→ **DIRECTIVE**: Can you write out the text of each of the records below, line by line, without changing a single character?

=======

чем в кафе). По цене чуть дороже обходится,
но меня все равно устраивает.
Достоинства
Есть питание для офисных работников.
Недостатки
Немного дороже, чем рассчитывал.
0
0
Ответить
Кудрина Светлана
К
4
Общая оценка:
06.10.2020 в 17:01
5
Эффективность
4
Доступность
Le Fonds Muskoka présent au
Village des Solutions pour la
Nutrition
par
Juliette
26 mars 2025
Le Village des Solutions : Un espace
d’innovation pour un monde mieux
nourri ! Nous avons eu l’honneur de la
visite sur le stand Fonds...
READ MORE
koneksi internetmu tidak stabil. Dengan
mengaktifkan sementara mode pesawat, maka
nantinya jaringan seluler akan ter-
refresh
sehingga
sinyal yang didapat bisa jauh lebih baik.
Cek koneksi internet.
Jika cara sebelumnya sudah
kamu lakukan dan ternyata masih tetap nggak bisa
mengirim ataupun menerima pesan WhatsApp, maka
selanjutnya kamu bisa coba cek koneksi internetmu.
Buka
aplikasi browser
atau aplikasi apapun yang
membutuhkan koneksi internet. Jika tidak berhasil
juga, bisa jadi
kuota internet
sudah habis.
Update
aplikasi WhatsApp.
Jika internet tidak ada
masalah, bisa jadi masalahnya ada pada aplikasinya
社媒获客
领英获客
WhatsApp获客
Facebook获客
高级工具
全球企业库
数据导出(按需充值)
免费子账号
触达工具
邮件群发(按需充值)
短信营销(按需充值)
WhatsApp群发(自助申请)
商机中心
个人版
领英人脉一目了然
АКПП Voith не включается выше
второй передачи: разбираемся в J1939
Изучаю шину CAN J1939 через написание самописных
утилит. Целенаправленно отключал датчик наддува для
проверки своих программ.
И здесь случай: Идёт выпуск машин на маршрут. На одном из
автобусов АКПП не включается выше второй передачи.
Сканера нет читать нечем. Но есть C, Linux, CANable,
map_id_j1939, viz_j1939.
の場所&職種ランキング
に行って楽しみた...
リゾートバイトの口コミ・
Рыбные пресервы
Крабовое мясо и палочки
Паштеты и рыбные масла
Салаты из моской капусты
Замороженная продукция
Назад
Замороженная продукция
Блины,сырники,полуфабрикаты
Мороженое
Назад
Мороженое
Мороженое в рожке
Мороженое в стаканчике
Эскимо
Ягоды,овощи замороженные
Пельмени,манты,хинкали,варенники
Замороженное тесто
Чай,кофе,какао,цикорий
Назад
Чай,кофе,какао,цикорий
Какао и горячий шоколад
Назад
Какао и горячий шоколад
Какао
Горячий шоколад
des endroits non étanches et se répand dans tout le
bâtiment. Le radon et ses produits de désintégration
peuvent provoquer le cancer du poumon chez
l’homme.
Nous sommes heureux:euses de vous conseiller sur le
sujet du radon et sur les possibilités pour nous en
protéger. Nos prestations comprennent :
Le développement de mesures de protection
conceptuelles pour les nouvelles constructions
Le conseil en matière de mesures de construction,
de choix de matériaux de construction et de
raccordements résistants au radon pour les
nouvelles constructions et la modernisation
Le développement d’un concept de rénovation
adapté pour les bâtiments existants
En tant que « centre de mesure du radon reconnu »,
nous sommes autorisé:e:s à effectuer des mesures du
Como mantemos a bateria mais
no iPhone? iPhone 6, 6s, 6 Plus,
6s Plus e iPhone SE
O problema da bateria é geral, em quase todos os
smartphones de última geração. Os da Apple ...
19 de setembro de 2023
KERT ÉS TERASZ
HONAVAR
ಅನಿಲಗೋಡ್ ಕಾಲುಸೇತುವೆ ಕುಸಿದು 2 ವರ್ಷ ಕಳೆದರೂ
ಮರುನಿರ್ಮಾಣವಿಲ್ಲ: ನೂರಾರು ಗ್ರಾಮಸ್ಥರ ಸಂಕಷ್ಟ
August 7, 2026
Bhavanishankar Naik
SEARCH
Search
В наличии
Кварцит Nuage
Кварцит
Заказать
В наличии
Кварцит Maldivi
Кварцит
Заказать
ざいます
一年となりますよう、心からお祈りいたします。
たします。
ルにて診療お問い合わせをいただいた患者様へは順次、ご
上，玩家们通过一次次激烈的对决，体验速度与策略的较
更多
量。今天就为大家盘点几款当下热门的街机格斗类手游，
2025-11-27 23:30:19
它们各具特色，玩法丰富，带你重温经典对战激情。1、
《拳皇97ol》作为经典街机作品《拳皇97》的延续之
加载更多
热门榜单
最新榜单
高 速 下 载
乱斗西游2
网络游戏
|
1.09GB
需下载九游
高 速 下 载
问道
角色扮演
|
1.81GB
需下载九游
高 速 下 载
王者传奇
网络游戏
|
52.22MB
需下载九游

=======

→ **EXERCISE ANSWER**:
чем в кафе). По цене чуть дороже обходится,
но меня все равно устраивает.
Достоинства
Есть питание для офисных работников.
Недостатки
Немного дороже, чем рассчитывал.
0
0
Ответить
Кудрина Светлана
К
4
Общая оценка:
06.10.2020 в 17:01
5
Эффективность
4
Доступность
Le Fonds Muskoka présent au
Village des Solutions pour la
Nutrition
par
Juliette
26 mars 2025
Le Village des Solutions : Un espace
d’innovation pour un monde mieux
nourri ! Nous avons eu l’honneur de la
visite sur le stand Fonds...
READ MORE
koneksi internetmu tidak stabil. Dengan
mengaktifkan sementara mode pesawat, maka
nantinya jaringan seluler akan ter-
refresh
sehingga
sinyal yang didapat bisa jauh lebih baik.
Cek koneksi internet.
Jika cara sebelumnya sudah
kamu lakukan dan ternyata masih tetap nggak bisa
mengirim ataupun menerima pesan WhatsApp, maka
selanjutnya kamu bisa coba cek koneksi internetmu.
Buka
aplikasi browser
atau aplikasi apapun yang
membutuhkan koneksi internet. Jika tidak berhasil
juga, bisa jadi
kuota internet
sudah habis.
Update
aplikasi WhatsApp.
Jika internet tidak ada
masalah, bisa jadi masalahnya ada pada aplikasinya
社媒获客
领英获客
WhatsApp获客
Facebook获客
高级工具
全球企业库
数据导出(按需充值)
免费子账号
触达工具
邮件群发(按需充值)
短信营销(按需充值)
WhatsApp群发(自助申请)
商机中心
个人版
领英人脉一目了然
АКПП Voith не включается выше
второй передачи: разбираемся в J1939
Изучаю шину CAN J1939 через написание самописных
утилит. Целенаправленно отключал датчик наддува для
проверки своих программ.
И здесь случай: Идёт выпуск машин на маршрут. На одном из
автобусов АКПП не включается выше второй передачи.
Сканера нет читать нечем. Но есть C, Linux, CANable,
map_id_j1939, viz_j1939.
の場所&職種ランキング
に行って楽しみた...
リゾートバイトの口コミ・
Рыбные пресервы
Крабовое мясо и палочки
Паштеты и рыбные масла
Салаты из моской капусты
Замороженная продукция
Назад
Замороженная продукция
Блины,сырники,полуфабрикаты
Мороженое
Назад
Мороженое
Мороженое в рожке
Мороженое в стаканчике
Эскимо
Ягоды,овощи замороженные
Пельмени,манты,хинкали,варенники
Замороженное тесто
Чай,кофе,какао,цикорий
Назад
Чай,кофе,какао,цикорий
Какао и горячий шоколад
Назад
Какао и горячий шоколад
Какао
Горячий шоколад
des endroits non étanches et se répand dans tout le
bâtiment. Le radon et ses produits de désintégration
peuvent provoquer le cancer du poumon chez
l’homme.
Nous sommes heureux:euses de vous conseiller sur le
sujet du radon et sur les possibilités pour nous en
protéger. Nos prestations comprennent :
Le développement de mesures de protection
conceptuelles pour les nouvelles constructions
Le conseil en matière de mesures de construction,
de choix de matériaux de construction et de
raccordements résistants au radon pour les
nouvelles constructions et la modernisation
Le développement d’un concept de rénovation
adapté pour les bâtiments existants
En tant que « centre de mesure du radon reconnu »,
nous sommes autorisé:e:s à effectuer des mesures du
Como mantemos a bateria mais
no iPhone? iPhone 6, 6s, 6 Plus,
6s Plus e iPhone SE
O problema da bateria é geral, em quase todos os
smartphones de última geração. Os da Apple ...
19 de setembro de 2023
KERT ÉS TERASZ
HONAVAR
ಅನಿಲಗೋಡ್ ಕಾಲುಸೇತುವೆ ಕುಸಿದು 2 ವರ್ಷ ಕಳೆದರೂ
ಮರುನಿರ್ಮಾಣವಿಲ್ಲ: ನೂರಾರು ಗ್ರಾಮಸ್ಥರ ಸಂಕಷ್ಟ
August 7, 2026
Bhavanishankar Naik
SEARCH
Search
В наличии
Кварцит Nuage
Кварцит
Заказать
В наличии
Кварцит Maldivi
Кварцит
Заказать
ざいます
一年となりますよう、心からお祈りいたします。
たします。
ルにて診療お問い合わせをいただいた患者様へは順次、ご
上，玩家们通过一次次激烈的对决，体验速度与策略的较
更多
量。今天就为大家盘点几款当下热门的街机格斗类手游，
2025-11-27 23:30:19
它们各具特色，玩法丰富，带你重温经典对战激情。1、
《拳皇97ol》作为经典街机作品《拳皇97》的延续之
加载更多
热门榜单
最新榜单
高 速 下 载
乱斗西游2
网络游戏
|
1.09GB
需下载九游
高 速 下 载
问道
角色扮演
|
1.81GB
需下载九游
高 速 下 载
王者传奇
网络游戏
|
52.22MB
需下载九游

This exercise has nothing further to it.